Data excerpts
Content starts
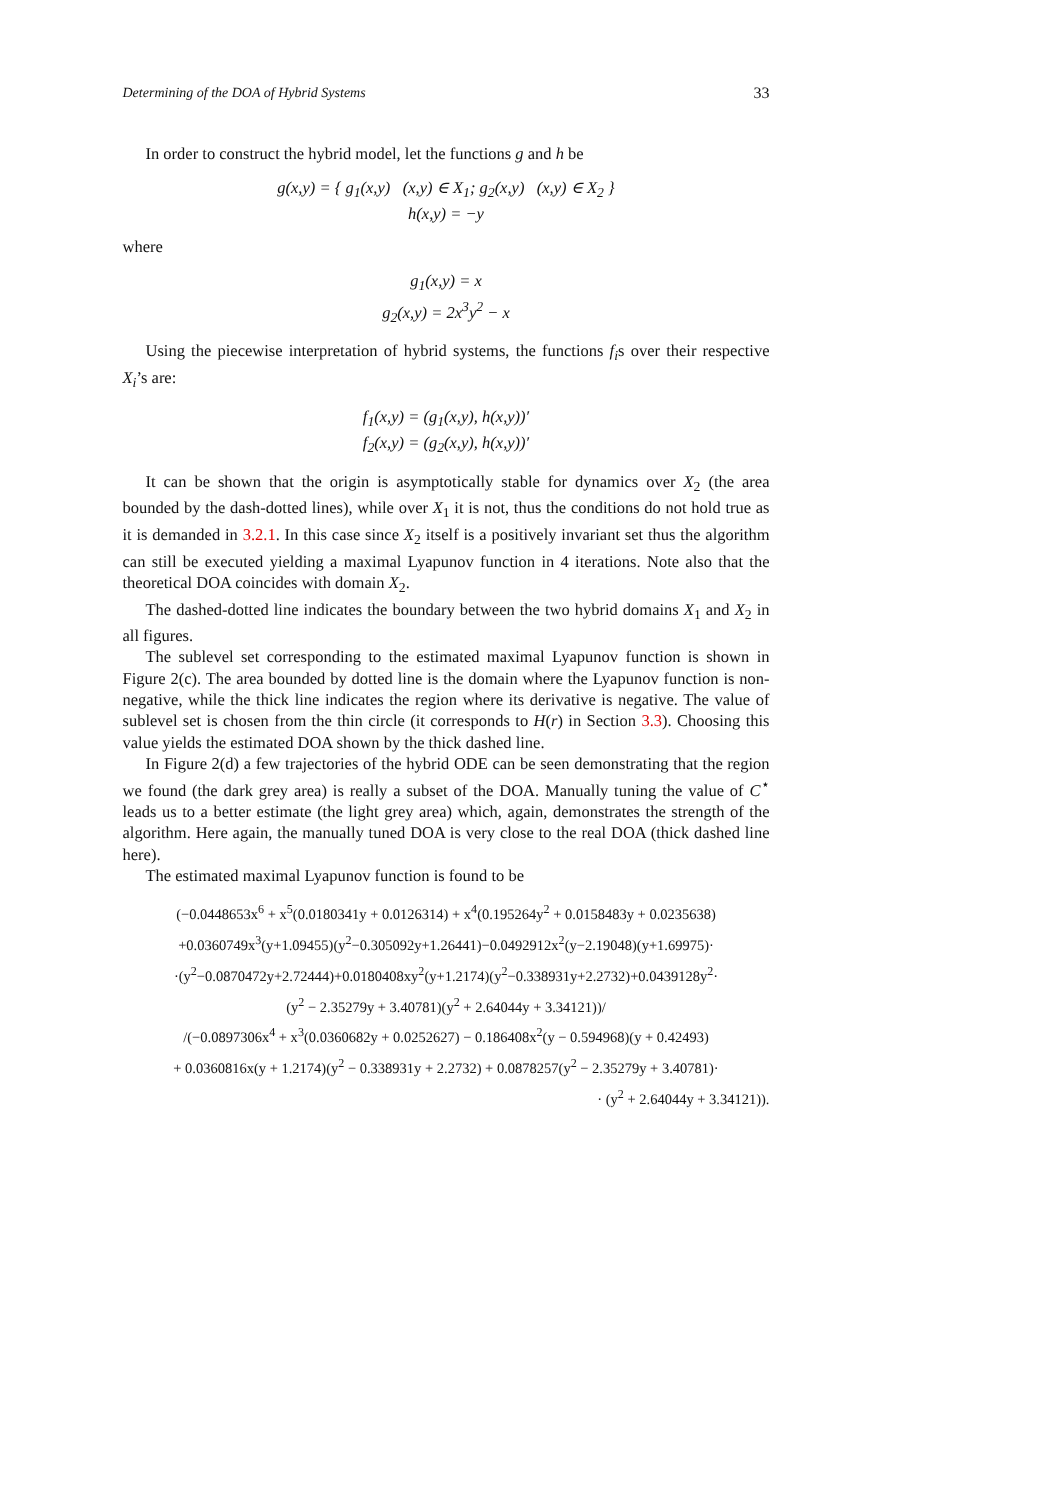Determining of the DOA of Hybrid Systems 33
In order to construct the hybrid model, let the functions g and h be
g(x,y) = { g<sub>1</sub>(x,y) (x,y) ∈ X<sub>1</sub>; g<sub>2</sub>(x,y) (x,y) ∈ X<sub>2</sub> }
h(x,y) = −y
where
g<sub>1</sub>(x,y) = x
g<sub>2</sub>(x,y) = 2x<sup>3</sup>y<sup>2</sup> − x
Using the piecewise interpretation of hybrid systems, the functions f<sub>i</sub>s over their respective X<sub>i</sub>’s are:
f<sub>1</sub>(x,y) = (g<sub>1</sub>(x,y), h(x,y))′
f<sub>2</sub>(x,y) = (g<sub>2</sub>(x,y), h(x,y))′
It can be shown that the origin is asymptotically stable for dynamics over X<sub>2</sub> (the area bounded by the dash-dotted lines), while over X<sub>1</sub> it is not, thus the conditions do not hold true as it is demanded in 3.2.1. In this case since X<sub>2</sub> itself is a positively invariant set thus the algorithm can still be executed yielding a maximal Lyapunov function in 4 iterations. Note also that the theoretical DOA coincides with domain X<sub>2</sub>.
The dashed-dotted line indicates the boundary between the two hybrid domains X<sub>1</sub> and X<sub>2</sub> in all figures.
The sublevel set corresponding to the estimated maximal Lyapunov function is shown in Figure 2(c). The area bounded by dotted line is the domain where the Lyapunov function is non-negative, while the thick line indicates the region where its derivative is negative. The value of sublevel set is chosen from the thin circle (it corresponds to H(r) in Section 3.3). Choosing this value yields the estimated DOA shown by the thick dashed line.
In Figure 2(d) a few trajectories of the hybrid ODE can be seen demonstrating that the region we found (the dark grey area) is really a subset of the DOA. Manually tuning the value of C<sup>⋆</sup> leads us to a better estimate (the light grey area) which, again, demonstrates the strength of the algorithm. Here again, the manually tuned DOA is very close to the real DOA (thick dashed line here).
The estimated maximal Lyapunov function is found to be
(−0.0448653x<sup>6</sup> + x<sup>5</sup>(0.0180341y + 0.0126314) + x<sup>4</sup>(0.195264y<sup>2</sup> + 0.0158483y + 0.0235638)
+0.0360749x<sup>3</sup>(y+1.09455)(y<sup>2</sup>−0.305092y+1.26441)−0.0492912x<sup>2</sup>(y−2.19048)(y+1.69975)·
·(y<sup>2</sup>−0.0870472y+2.72444)+0.0180408xy<sup>2</sup>(y+1.2174)(y<sup>2</sup>−0.338931y+2.2732)+0.0439128y<sup>2</sup>·
(y<sup>2</sup> − 2.35279y + 3.40781)(y<sup>2</sup> + 2.64044y + 3.34121))/
/(−0.0897306x<sup>4</sup> + x<sup>3</sup>(0.0360682y + 0.0252627) − 0.186408x<sup>2</sup>(y − 0.594968)(y + 0.42493)
+ 0.0360816x(y + 1.2174)(y<sup>2</sup> − 0.338931y + 2.2732) + 0.0878257(y<sup>2</sup> − 2.35279y + 3.40781)·
· (y<sup>2</sup> + 2.64044y + 3.34121)).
Content ends
**ABOUT THIS EXERCISE**
Retype each entry exactly as it appears, excluding any image.

**SOLUTION FOR THIS TASK**
Determining of the DOA of Hybrid Systems 33
In order to construct the hybrid model, let the functions g and h be
g(x,y) = { g<sub>1</sub>(x,y) (x,y) ∈ X<sub>1</sub>; g<sub>2</sub>(x,y) (x,y) ∈ X<sub>2</sub> }
h(x,y) = −y
where
g<sub>1</sub>(x,y) = x
g<sub>2</sub>(x,y) = 2x<sup>3</sup>y<sup>2</sup> − x
Using the piecewise interpretation of hybrid systems, the functions f<sub>i</sub>s over their respective X<sub>i</sub>’s are:
f<sub>1</sub>(x,y) = (g<sub>1</sub>(x,y), h(x,y))′
f<sub>2</sub>(x,y) = (g<sub>2</sub>(x,y), h(x,y))′
It can be shown that the origin is asymptotically stable for dynamics over X<sub>2</sub> (the area bounded by the dash-dotted lines), while over X<sub>1</sub> it is not, thus the conditions do not hold true as it is demanded in 3.2.1. In this case since X<sub>2</sub> itself is a positively invariant set thus the algorithm can still be executed yielding a maximal Lyapunov function in 4 iterations. Note also that the theoretical DOA coincides with domain X<sub>2</sub>.
The dashed-dotted line indicates the boundary between the two hybrid domains X<sub>1</sub> and X<sub>2</sub> in all figures.
The sublevel set corresponding to the estimated maximal Lyapunov function is shown in Figure 2(c). The area bounded by dotted line is the domain where the Lyapunov function is non-negative, while the thick line indicates the region where its derivative is negative. The value of sublevel set is chosen from the thin circle (it corresponds to H(r) in Section 3.3). Choosing this value yields the estimated DOA shown by the thick dashed line.
In Figure 2(d) a few trajectories of the hybrid ODE can be seen demonstrating that the region we found (the dark grey area) is really a subset of the DOA. Manually tuning the value of C<sup>⋆</sup> leads us to a better estimate (the light grey area) which, again, demonstrates the strength of the algorithm. Here again, the manually tuned DOA is very close to the real DOA (thick dashed line here).
The estimated maximal Lyapunov function is found to be
(−0.0448653x<sup>6</sup> + x<sup>5</sup>(0.0180341y + 0.0126314) + x<sup>4</sup>(0.195264y<sup>2</sup> + 0.0158483y + 0.0235638)
+0.0360749x<sup>3</sup>(y+1.09455)(y<sup>2</sup>−0.305092y+1.26441)−0.0492912x<sup>2</sup>(y−2.19048)(y+1.69975)·
·(y<sup>2</sup>−0.0870472y+2.72444)+0.0180408xy<sup>2</sup>(y+1.2174)(y<sup>2</sup>−0.338931y+2.2732)+0.0439128y<sup>2</sup>·
(y<sup>2</sup> − 2.35279y + 3.40781)(y<sup>2</sup> + 2.64044y + 3.34121))/
/(−0.0897306x<sup>4</sup> + x<sup>3</sup>(0.0360682y + 0.0252627) − 0.186408x<sup>2</sup>(y − 0.594968)(y + 0.42493)
+ 0.0360816x(y + 1.2174)(y<sup>2</sup> − 0.338931y + 2.2732) + 0.0878257(y<sup>2</sup> − 2.35279y + 3.40781)·
· (y<sup>2</sup> + 2.64044y + 3.34121)).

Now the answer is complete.